● **課題 1**
カンボジアの遺跡と舞踊をめぐる本文から、「アンコール・ワット」という語を含む行をすべて書き出してください。

● **本文**
============

西の参道から見上げたアンコール・ワット中央
水面(みなも)に映るアンコール・ワット中央
アンコール・ワット第三回廊のデバター
急勾配である

アプサラダンス
 私の“夜の病気”は、場所、季節を問わずにやってくる。ゲストハウスから若き美女の運転するバイクに乗せてもらって、怖いので細いウェストにしっかりとつかまって、5分間。クメールの伝統舞踊「アプサラダンス」を観ることができるレストランでカンボジアの郷土料理を食している。
 アプサラは、古代ヒンドゥー神話に登場する水の精であるが、現在は伝統舞踊ショーの人気演目「アプサラダンス」として民衆の中に生きている。内戦で一度は失われてしまったアプサラダンスは復活していたのだ。きらびやかな衣装に身を包んだ女性達の手の動きに特徴があり、妖艶な踊りは人々の視線を引き付ける。民衆劇も演じられ、笑いを誘っていた。
 贅沢な夜だった。

民衆劇
女性の手の動きに特徴がある踊り
きらびやかな衣装に身を包んだ女性達の踊り
フィナーレは夜の10時半であった。ご苦労様。お休みなさい

ベンメリア遺跡
  ベン・メリア遺跡は、シェムリアップから約70キロメートル離れたクーレン山南麓にある遺跡である。まさにジャングルの奥深くにある遺跡で、距離も遠いし、定期観光バスも無いことから、一人旅は難しい。ここでも、ゲストハウスに感謝感激。タクシーなら1台60US$のところを十人以上乗車のマイクロバスで一人あたり7US$と特別料金である。明るい雰囲気の若い連中と片道1時間ほどの行程であった。

============

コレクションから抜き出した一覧
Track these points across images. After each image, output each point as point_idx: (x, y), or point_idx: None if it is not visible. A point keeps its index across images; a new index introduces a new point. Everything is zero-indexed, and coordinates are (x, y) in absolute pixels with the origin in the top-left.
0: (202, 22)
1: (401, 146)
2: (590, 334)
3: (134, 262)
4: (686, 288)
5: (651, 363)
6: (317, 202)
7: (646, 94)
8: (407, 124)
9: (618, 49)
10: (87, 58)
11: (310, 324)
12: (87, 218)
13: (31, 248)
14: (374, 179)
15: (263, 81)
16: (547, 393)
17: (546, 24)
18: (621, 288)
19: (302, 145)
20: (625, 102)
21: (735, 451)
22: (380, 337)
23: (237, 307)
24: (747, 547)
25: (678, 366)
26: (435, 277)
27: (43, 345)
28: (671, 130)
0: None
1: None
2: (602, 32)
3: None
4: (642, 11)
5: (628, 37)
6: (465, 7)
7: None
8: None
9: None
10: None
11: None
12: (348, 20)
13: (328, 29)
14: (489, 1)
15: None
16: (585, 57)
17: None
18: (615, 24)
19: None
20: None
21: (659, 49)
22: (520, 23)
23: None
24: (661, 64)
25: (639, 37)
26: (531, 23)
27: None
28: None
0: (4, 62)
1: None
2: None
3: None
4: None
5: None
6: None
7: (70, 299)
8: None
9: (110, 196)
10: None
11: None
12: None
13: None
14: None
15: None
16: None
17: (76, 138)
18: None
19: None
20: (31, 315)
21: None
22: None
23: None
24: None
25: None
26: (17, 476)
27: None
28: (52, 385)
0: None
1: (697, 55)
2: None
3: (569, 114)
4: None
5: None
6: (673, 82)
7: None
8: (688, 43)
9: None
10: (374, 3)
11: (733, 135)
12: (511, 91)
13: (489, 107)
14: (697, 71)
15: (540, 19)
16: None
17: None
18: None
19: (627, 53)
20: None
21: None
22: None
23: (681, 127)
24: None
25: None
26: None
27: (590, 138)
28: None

============

● **課題 2**
一覧の冒頭から「19: (302, 145)」を含む行までの部分を、「point_idx」を「point_id」に置き換えて書き直してください。ほかの箇所は変えず、この範囲だけを示してください。

● **正解 1**
西の参道から見上げたアンコール・ワット中央
水面(みなも)に映るアンコール・ワット中央
アンコール・ワット第三回廊のデバター

● **正解 2**
Track these points across images. After each image, output each point as point_id: (x, y), or point_id: None if it is not visible. A point keeps its index across images; a new index introduces a new point. Everything is zero-indexed, and coordinates are (x, y) in absolute pixels with the origin in the top-left.
0: (202, 22)
1: (401, 146)
2: (590, 334)
3: (134, 262)
4: (686, 288)
5: (651, 363)
6: (317, 202)
7: (646, 94)
8: (407, 124)
9: (618, 49)
10: (87, 58)
11: (310, 324)
12: (87, 218)
13: (31, 248)
14: (374, 179)
15: (263, 81)
16: (547, 393)
17: (546, 24)
18: (621, 288)
19: (302, 145)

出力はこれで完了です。